### Try it
Turn the records below into a Markdown table with the columns No. and Line, one numbered row per line, using only the lines starting at the one that contains "علينا أن نكتشف ما هي هذه المنظمة!" and ending at the one that contains "تحليلات الأسواق", both included. Omit blank lines and leave the pictures out.

### Extracted entries
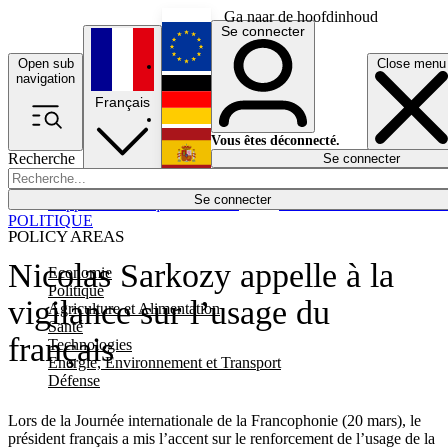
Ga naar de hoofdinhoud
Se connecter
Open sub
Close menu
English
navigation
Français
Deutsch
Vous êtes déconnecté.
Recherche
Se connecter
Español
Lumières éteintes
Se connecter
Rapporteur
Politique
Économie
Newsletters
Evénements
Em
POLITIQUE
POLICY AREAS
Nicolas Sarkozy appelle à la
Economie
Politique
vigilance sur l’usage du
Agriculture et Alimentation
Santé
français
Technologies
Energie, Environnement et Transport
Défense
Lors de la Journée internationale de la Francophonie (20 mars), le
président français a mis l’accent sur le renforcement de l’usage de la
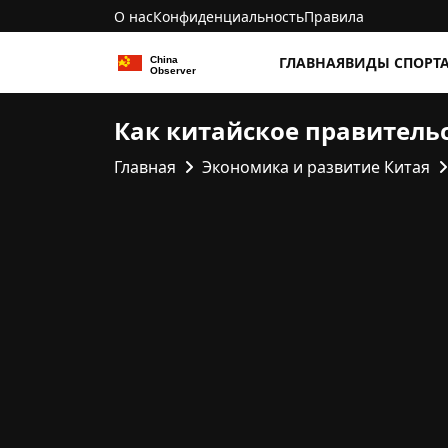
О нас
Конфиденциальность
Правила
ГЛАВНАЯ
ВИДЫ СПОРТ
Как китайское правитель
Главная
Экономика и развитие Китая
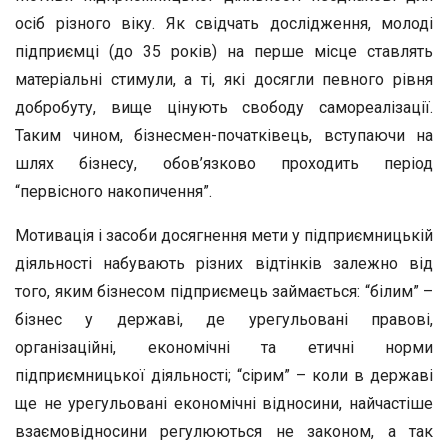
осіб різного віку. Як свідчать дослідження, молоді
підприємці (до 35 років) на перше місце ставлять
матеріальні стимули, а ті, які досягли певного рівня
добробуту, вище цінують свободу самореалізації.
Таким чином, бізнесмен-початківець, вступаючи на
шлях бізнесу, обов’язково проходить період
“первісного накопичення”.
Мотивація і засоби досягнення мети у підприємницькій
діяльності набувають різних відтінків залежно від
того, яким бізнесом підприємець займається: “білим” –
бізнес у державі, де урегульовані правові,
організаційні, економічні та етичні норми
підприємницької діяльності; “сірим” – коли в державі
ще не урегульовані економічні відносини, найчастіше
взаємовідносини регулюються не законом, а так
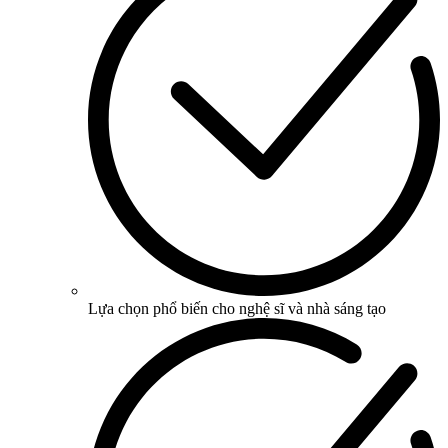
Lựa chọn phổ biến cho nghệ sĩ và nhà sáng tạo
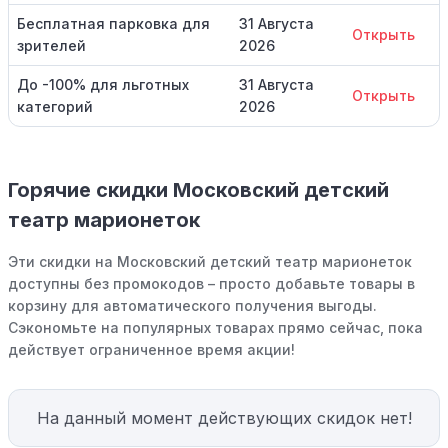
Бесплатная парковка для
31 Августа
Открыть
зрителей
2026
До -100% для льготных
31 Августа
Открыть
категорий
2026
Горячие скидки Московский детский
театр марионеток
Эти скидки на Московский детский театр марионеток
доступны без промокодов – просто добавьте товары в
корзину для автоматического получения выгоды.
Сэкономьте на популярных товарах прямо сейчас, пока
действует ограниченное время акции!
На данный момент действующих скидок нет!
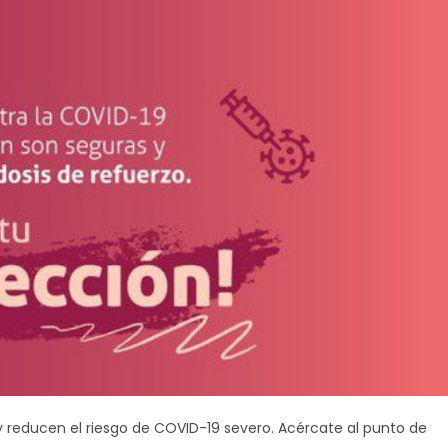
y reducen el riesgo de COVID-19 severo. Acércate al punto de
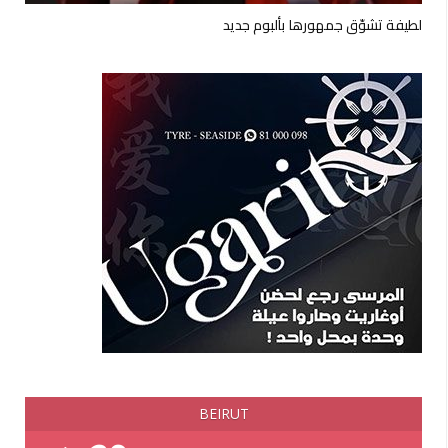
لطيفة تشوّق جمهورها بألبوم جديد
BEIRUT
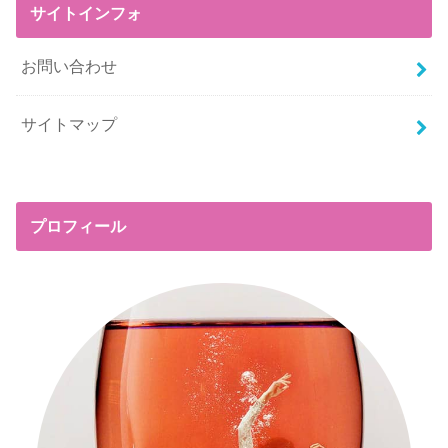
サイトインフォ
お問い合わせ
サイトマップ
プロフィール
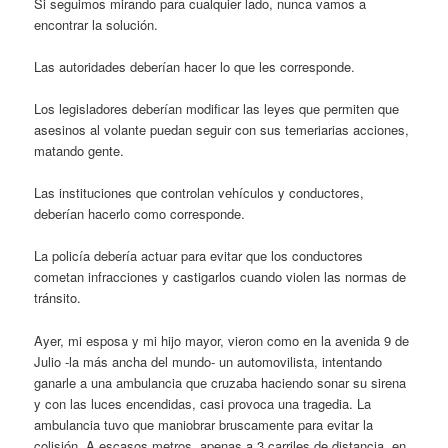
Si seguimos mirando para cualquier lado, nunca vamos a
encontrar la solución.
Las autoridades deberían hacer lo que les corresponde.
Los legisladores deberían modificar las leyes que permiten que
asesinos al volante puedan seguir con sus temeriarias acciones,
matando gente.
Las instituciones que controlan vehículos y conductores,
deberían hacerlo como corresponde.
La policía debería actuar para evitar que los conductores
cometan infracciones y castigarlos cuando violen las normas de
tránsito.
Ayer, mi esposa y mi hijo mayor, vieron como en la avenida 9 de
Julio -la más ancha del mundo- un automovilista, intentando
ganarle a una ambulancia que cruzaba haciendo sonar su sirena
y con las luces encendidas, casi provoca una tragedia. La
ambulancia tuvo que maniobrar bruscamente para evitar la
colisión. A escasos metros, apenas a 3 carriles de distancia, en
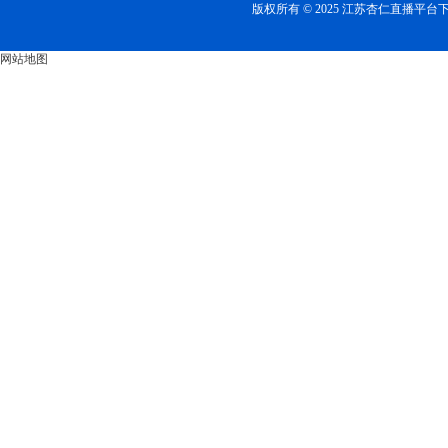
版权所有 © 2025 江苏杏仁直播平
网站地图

...

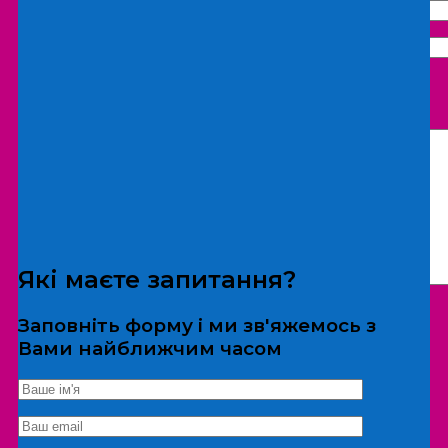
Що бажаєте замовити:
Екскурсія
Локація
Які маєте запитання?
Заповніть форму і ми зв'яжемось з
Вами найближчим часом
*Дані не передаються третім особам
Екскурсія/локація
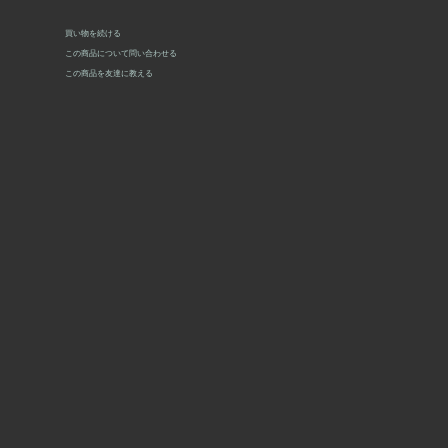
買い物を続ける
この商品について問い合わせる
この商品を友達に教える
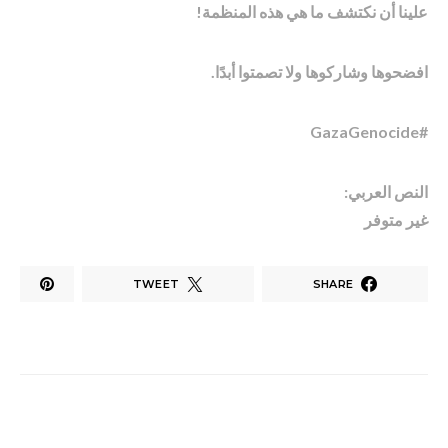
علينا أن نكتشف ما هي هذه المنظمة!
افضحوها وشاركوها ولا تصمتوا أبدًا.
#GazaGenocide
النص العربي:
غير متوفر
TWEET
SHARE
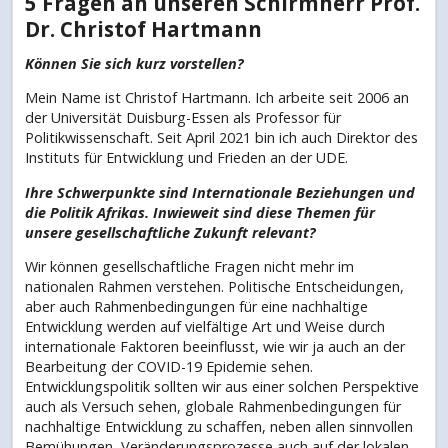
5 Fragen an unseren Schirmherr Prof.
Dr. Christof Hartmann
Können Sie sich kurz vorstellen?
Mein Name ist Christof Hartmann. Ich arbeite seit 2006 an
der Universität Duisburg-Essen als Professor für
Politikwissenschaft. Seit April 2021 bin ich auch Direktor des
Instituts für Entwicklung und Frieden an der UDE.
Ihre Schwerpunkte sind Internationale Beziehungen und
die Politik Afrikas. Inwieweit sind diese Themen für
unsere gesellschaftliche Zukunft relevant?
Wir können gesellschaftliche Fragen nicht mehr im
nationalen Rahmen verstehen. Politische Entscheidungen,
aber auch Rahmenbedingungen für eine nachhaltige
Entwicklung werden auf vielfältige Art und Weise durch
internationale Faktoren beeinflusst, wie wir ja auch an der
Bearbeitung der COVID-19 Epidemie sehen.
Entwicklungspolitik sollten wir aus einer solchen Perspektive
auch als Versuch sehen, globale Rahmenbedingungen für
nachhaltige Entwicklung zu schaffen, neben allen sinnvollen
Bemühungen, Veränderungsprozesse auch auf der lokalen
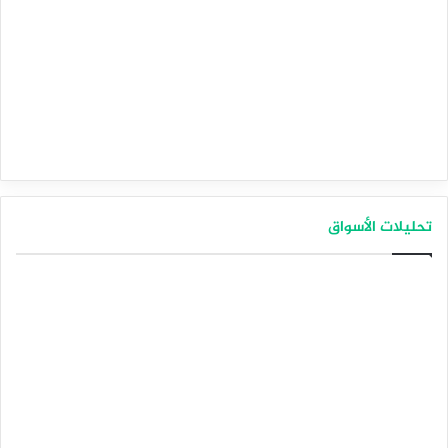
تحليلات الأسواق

### Result for this task
| No. | Line |
|---|---|
| 1 | علينا أن نكتشف ما هي هذه المنظمة! |
| 2 | افضحوها وشاركوها ولا تصمتوا أبدًا. |
| 3 | #GazaGenocide |
| 4 | النص العربي: |
| 5 | غير متوفر |
| 6 | TWEET |
| 7 | SHARE |
| 8 | 5 Fragen an unseren Schirmherr Prof. |
| 9 | Dr. Christof Hartmann |
| 10 | Können Sie sich kurz vorstellen? |
| 11 | Mein Name ist Christof Hartmann. Ich arbeite seit 2006 an |
| 12 | der Universität Duisburg-Essen als Professor für |
| 13 | Politikwissenschaft. Seit April 2021 bin ich auch Direktor des |
| 14 | Instituts für Entwicklung und Frieden an der UDE. |
| 15 | Ihre Schwerpunkte sind Internationale Beziehungen und |
| 16 | die Politik Afrikas. Inwieweit sind diese Themen für |
| 17 | unsere gesellschaftliche Zukunft relevant? |
| 18 | Wir können gesellschaftliche Fragen nicht mehr im |
| 19 | nationalen Rahmen verstehen. Politische Entscheidungen, |
| 20 | aber auch Rahmenbedingungen für eine nachhaltige |
| 21 | Entwicklung werden auf vielfältige Art und Weise durch |
| 22 | internationale Faktoren beeinflusst, wie wir ja auch an der |
| 23 | Bearbeitung der COVID-19 Epidemie sehen. |
| 24 | Entwicklungspolitik sollten wir aus einer solchen Perspektive |
| 25 | auch als Versuch sehen, globale Rahmenbedingungen für |
| 26 | nachhaltige Entwicklung zu schaffen, neben allen sinnvollen |
| 27 | Bemühungen, Veränderungsprozesse auch auf der lokalen |
| 28 | تحليلات الأسواق |